*** MATERIALS PROVIDED ***

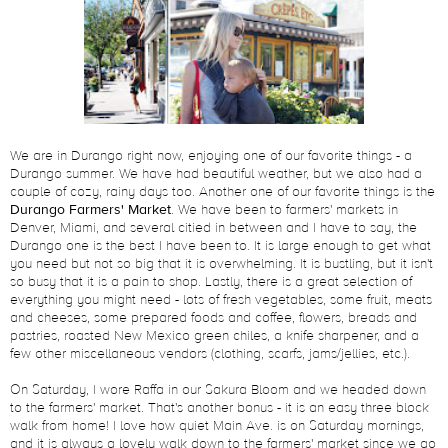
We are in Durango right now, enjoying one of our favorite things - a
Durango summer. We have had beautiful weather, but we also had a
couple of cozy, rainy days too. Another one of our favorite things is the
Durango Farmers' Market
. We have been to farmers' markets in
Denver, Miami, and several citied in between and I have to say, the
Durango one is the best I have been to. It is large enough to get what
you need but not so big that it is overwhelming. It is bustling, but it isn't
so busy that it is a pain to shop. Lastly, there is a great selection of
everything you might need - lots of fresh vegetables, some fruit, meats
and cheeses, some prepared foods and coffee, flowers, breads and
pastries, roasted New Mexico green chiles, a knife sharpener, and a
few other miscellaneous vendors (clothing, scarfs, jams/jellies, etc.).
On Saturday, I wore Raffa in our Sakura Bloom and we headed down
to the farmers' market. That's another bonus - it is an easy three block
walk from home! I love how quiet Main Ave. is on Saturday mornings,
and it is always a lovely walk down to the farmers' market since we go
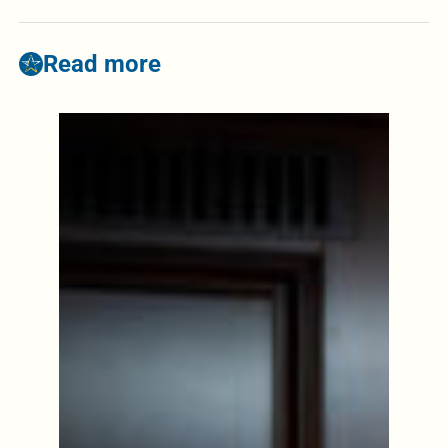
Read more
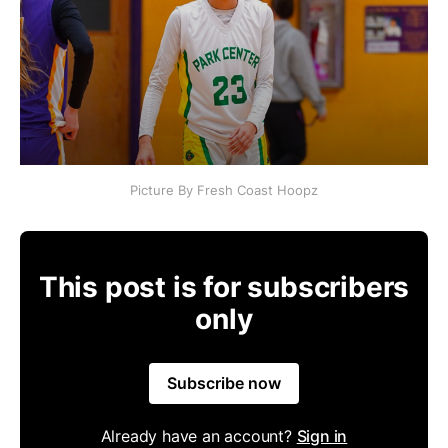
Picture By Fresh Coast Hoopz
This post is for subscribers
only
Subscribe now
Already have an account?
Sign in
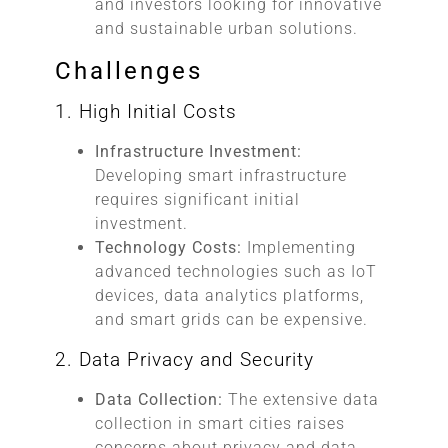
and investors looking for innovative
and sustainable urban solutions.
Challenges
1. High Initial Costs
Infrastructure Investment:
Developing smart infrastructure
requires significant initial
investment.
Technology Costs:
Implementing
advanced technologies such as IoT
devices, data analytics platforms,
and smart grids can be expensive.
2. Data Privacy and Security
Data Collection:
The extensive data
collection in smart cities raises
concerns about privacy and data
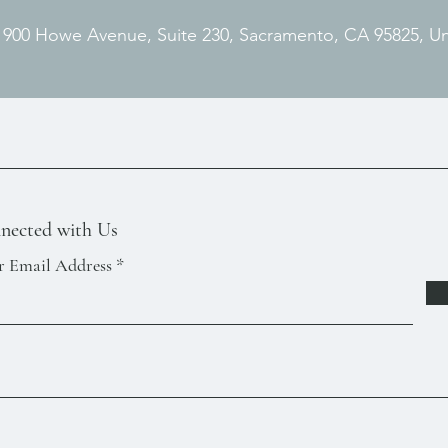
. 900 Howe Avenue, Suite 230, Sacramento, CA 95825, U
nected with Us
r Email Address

***

**REQUIRED ACTION**
Take the records above from their first line through the line with "The extensive data" and set those lines down word for word, minus the pictures.

**ANSWER BELOW**
We are in Durango right now, enjoying one of our favorite things - a
Durango summer. We have had beautiful weather, but we also had a
couple of cozy, rainy days too. Another one of our favorite things is the
Durango Farmers' Market
. We have been to farmers' markets in
Denver, Miami, and several citied in between and I have to say, the
Durango one is the best I have been to. It is large enough to get what
you need but not so big that it is overwhelming. It is bustling, but it isn't
so busy that it is a pain to shop. Lastly, there is a great selection of
everything you might need - lots of fresh vegetables, some fruit, meats
and cheeses, some prepared foods and coffee, flowers, breads and
pastries, roasted New Mexico green chiles, a knife sharpener, and a
few other miscellaneous vendors (clothing, scarfs, jams/jellies, etc.).
On Saturday, I wore Raffa in our Sakura Bloom and we headed down
to the farmers' market. That's another bonus - it is an easy three block
walk from home! I love how quiet Main Ave. is on Saturday mornings,
and it is always a lovely walk down to the farmers' market since we go
Read more
Picture By Fresh Coast Hoopz
This post is for subscribers
only
Subscribe now
Already have an account?
Sign in
and investors looking for innovative
and sustainable urban solutions.
Challenges
1. High Initial Costs
Infrastructure Investment:
Developing smart infrastructure
requires significant initial
investment.
Technology Costs:
Implementing
advanced technologies such as IoT
devices, data analytics platforms,
and smart grids can be expensive.
2. Data Privacy and Security
Data Collection:
The extensive data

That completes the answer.